I have noticed recently that my scalp has been experiencing a little bit of buildup from my soap.  I’ve been using the coconut plant-based soap that Thomas introduced me to, but I haven’t been very diligent about keeping up on vinegar rinses.  Probably because I left my home made bottle of it somewhere (I use a lot of public showers since I don’t have running water at home), and haven’t gotten around to making up a new batch.  I am thinking, however, of switching over to Dr. Bronner’s again.  First, it just feels cleaner and I adore the peppermint variety.  It makes for such a nice, tingly scalp.  Second, I’ve never had residue problems with Dr. B.  So, maybe when this bar runs out I can make the switch.

As for using only soap and scrubbing on my face, I’ve actually seen a marked decrease in breakouts.  I still struggle with my shoulders from time to time, but I chalk that up to it being a difficult place to reach and scrub very thoroughly.

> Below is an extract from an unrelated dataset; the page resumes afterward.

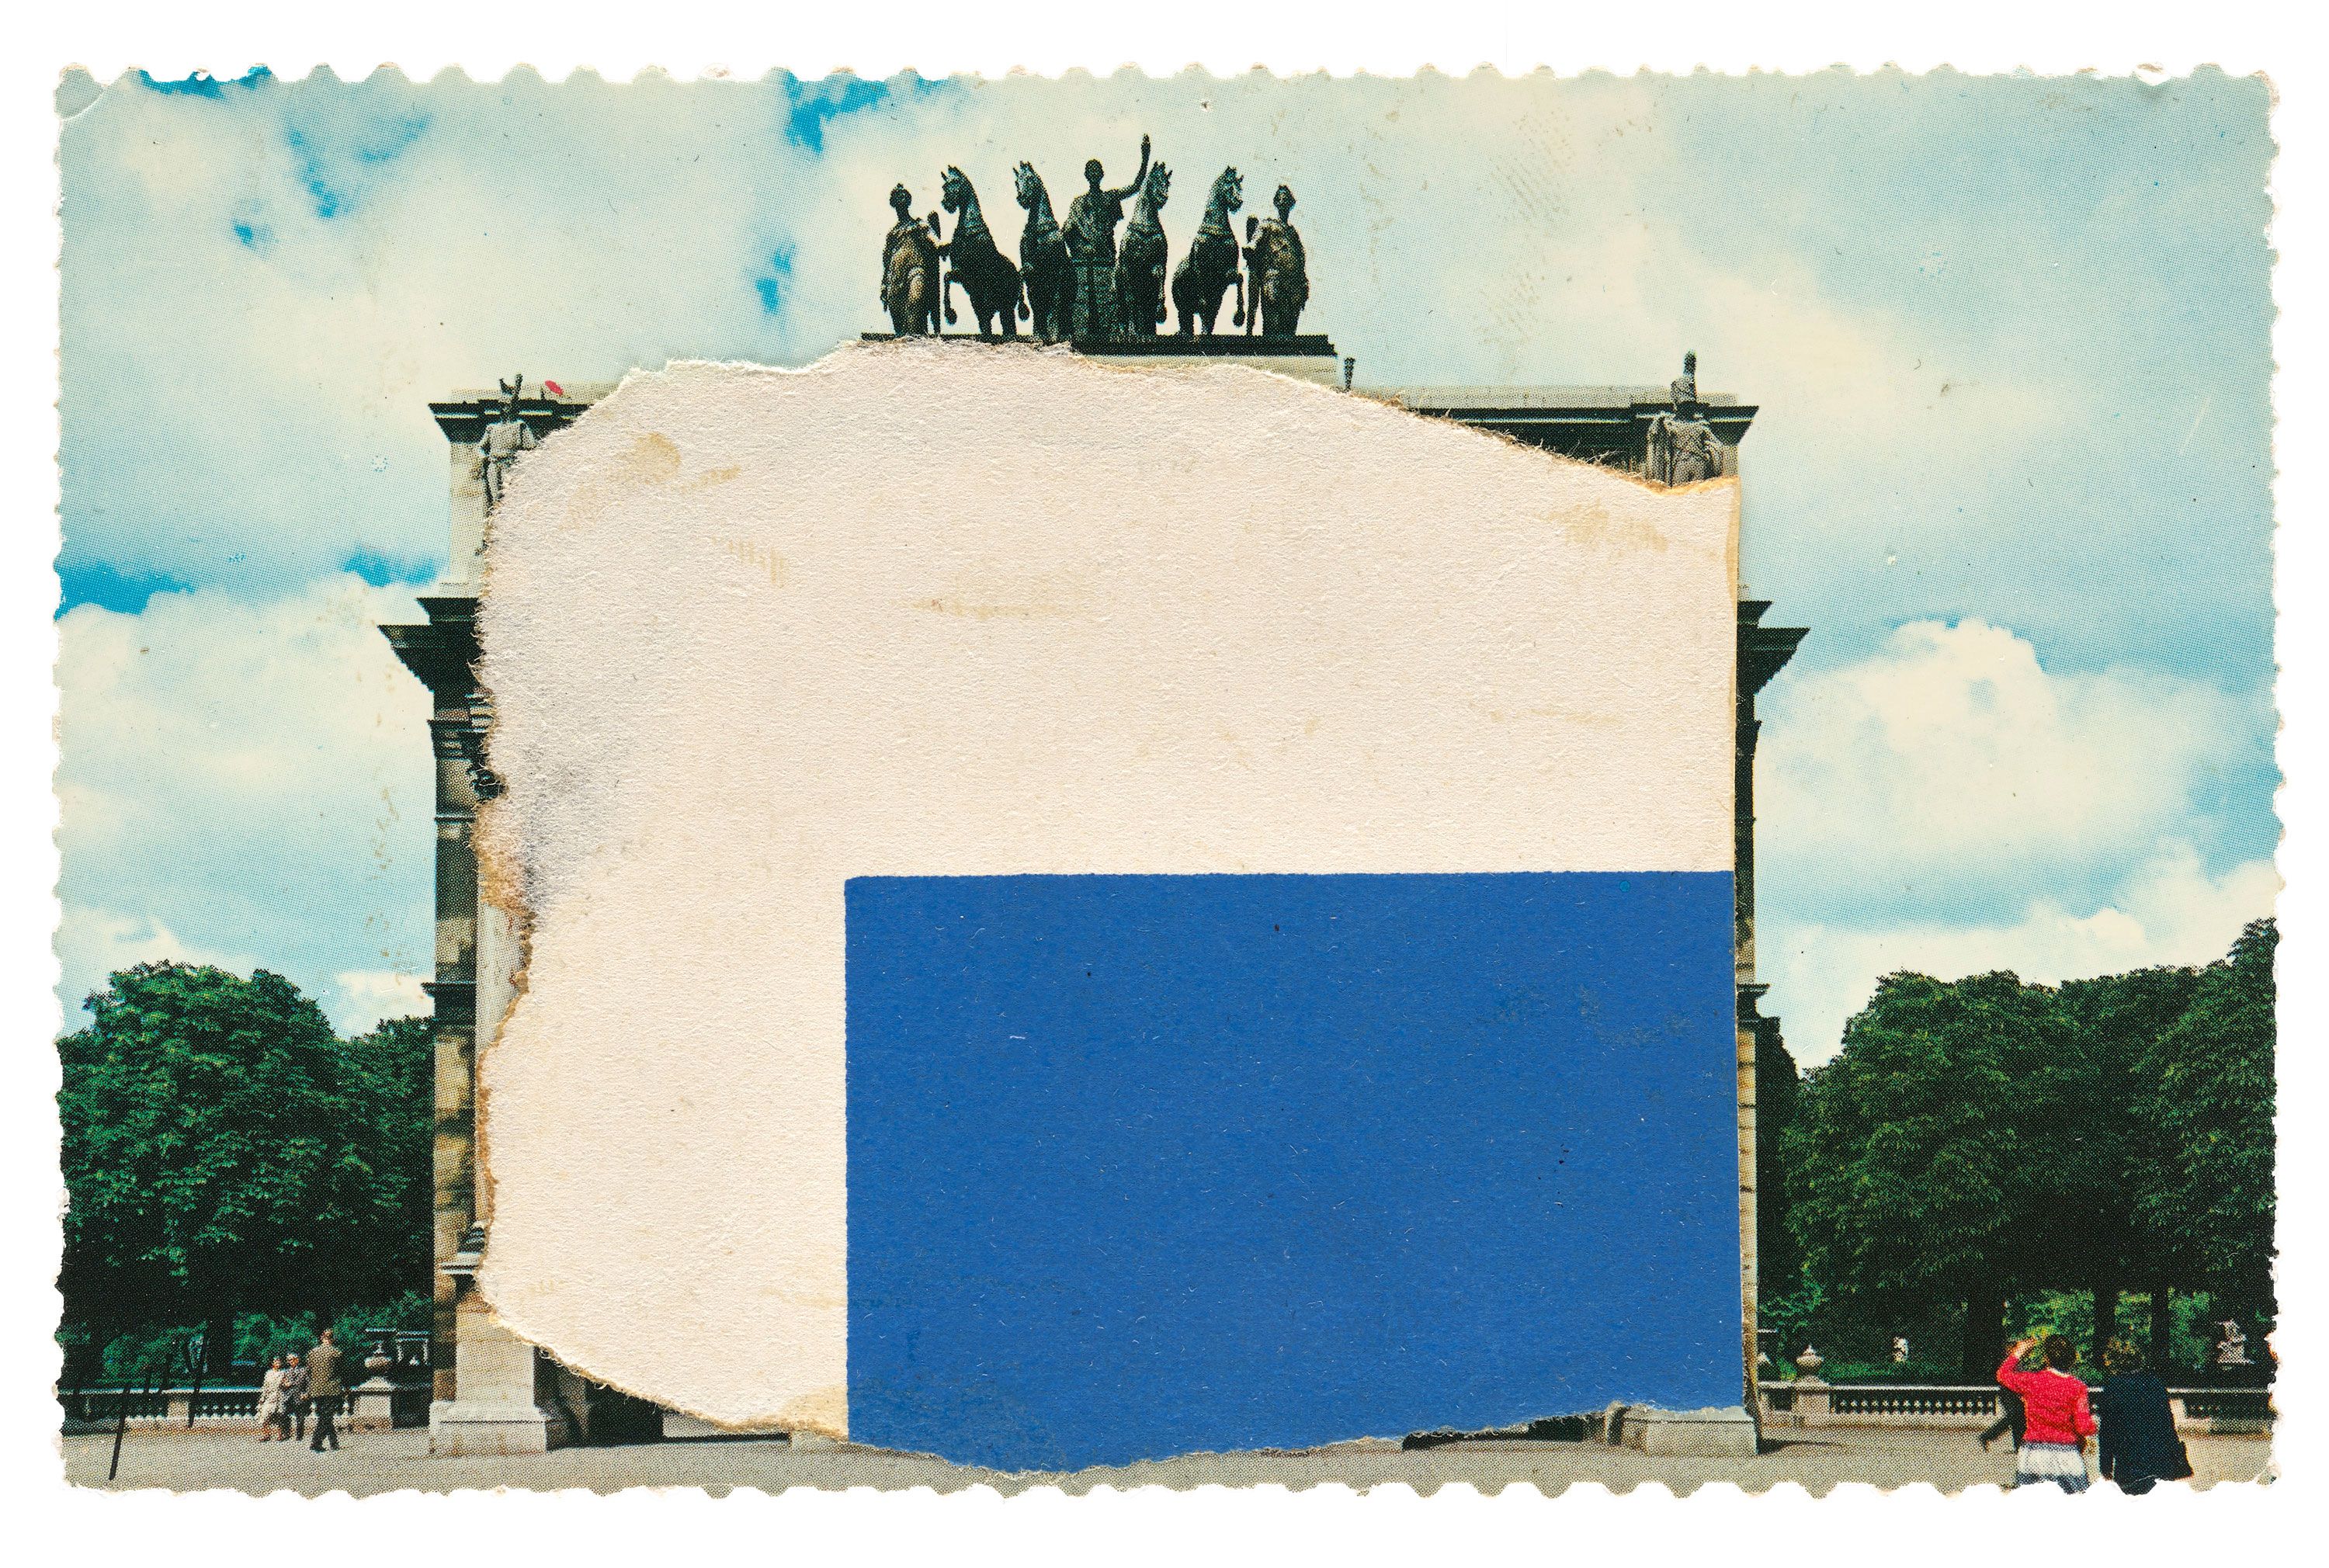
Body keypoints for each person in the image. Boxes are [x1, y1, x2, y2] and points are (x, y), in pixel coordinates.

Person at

I also am still finding that I’m using WAY less lotion that I have before, even in super-uber-dry Fairbanks.  That being, I’m milking my current lotion bottle for all it’s worth and need a replacement soon. Any suggestions?

Finally, a fun if slightly stressful change: M and I have moved!  Okay, so we only moved maybe 50 yards down the road from our old cabin, but our new one is so great! Lots of natural daylight (which my plants and vitamin D levels love), a slightly quieter street, and much better insulation that will hopefully help our fuel go much further.  We’re excited for our new digs.  I promise to post a picture soon!